Thursday, December 4, 2025

New pact corrects 22 years of mistakes by Mexico: economy secretary

The new bilateral trade agreement with the United States corrects past mistakes made by Mexico and is the result of “intelligent leadership” from President Enrique Peña Nieto, Economy Secretary Ildefonso Guajardo said yesterday.

Speaking at an event attended by 300 of Mexico’s most influential leaders, Guajardo said the pact announced last week by United States President Donald Trump “corrects the errors Mexico made in the last 22 years,” explaining that while NAFTA had benefited workers in the automotive, industrial and business sectors, there were also “losers” who didn’t reap any rewards.

Guajardo said that when Trump took office in January 2017 he sought to “look after his electoral base” who felt that they had been defrauded by the North American Free Trade Agreement.

The U.S. president has openly cultivated and courted that sentiment, describing NAFTA as “the worst trade deal maybe ever signed anywhere” and blaming the pact for the loss of American jobs and industry to Mexico.

Guajardo said that on April 26, 2017, he received a telephone call from Foreign Affairs Secretary Luis Videgaray who told him that there was a document on the U.S. president’s desk that if signed would notify Mexico and Canada of the United States’ intention to withdraw from NAFTA.

The economy secretary said the call served as a catalyst for the government to join forces with the private sector in an attempt to maintain the agreement.

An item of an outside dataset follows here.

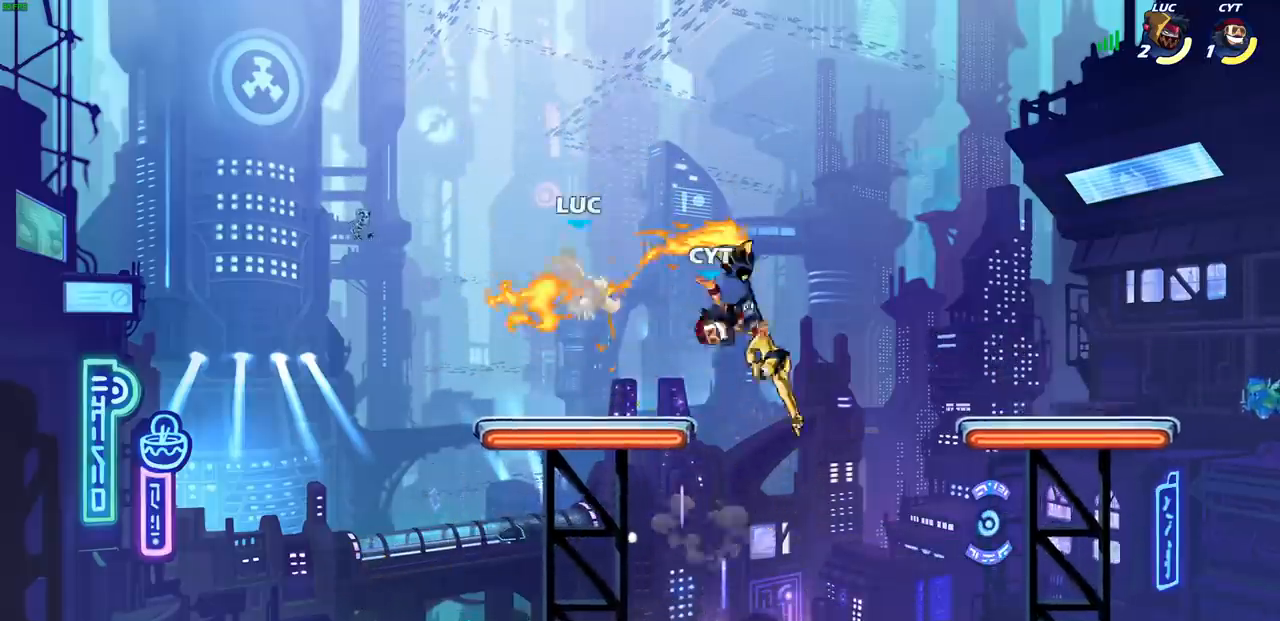
{"buttons": ["CROSS"], "left_stick": "left", "events": [[150, "left_stick", "down-right"], [267, "left_stick", "center"], [333, "left_stick", "left"], [433, "CROSS", "down"]]}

“Today, almost a year and a half after that incident, we have an understanding with the United States that preserves the fundamental framework of our trade relationship with that country and adds new elements that strengthens [it to face] the reality that the world and North America live today,” he said.

The role Peña Nieto played in reaching the accord was pivotal, Guajardo declared.

“There is no technical negotiating team in the world that can give results if the leadership of the country doesn’t have a clear vision about how to manage its relationship with the leader of the neighboring country,” he said.

“In that sense, the intelligent leadership of President Peña in this process cannot be denied. He painted where the line of national dignity is but didn’t get roped into shows of bravado that could have placed the wellbeing of the country in danger. In that the only credit goes to Enrique Peña Nieto.”

However, Guajardo also said that the transition team of president-elect Andrés Manuel López Obrador had played a crucial role in “reviving a negotiation that seemed dead” and praised the current and incoming governments for presenting a united front that “sent a message of certainty and [shared] vision” to its trade partners.

Mexico’s new understanding with its northern neighbor “could motivate other global actors, like the European Union and Japan, to find a new balance with the United States,” he said.

Negotiations to bring Canada into the agreement are continuing in Washington D.C. this week after four days of negotiations last week failed to yield a trilateral deal.

Guajardo this week rejected that Mexico had betrayed Canada by reaching a separate bilateral deal with the U.S. and said that he was hopeful that a Canada-United States pact would be reached by tomorrow.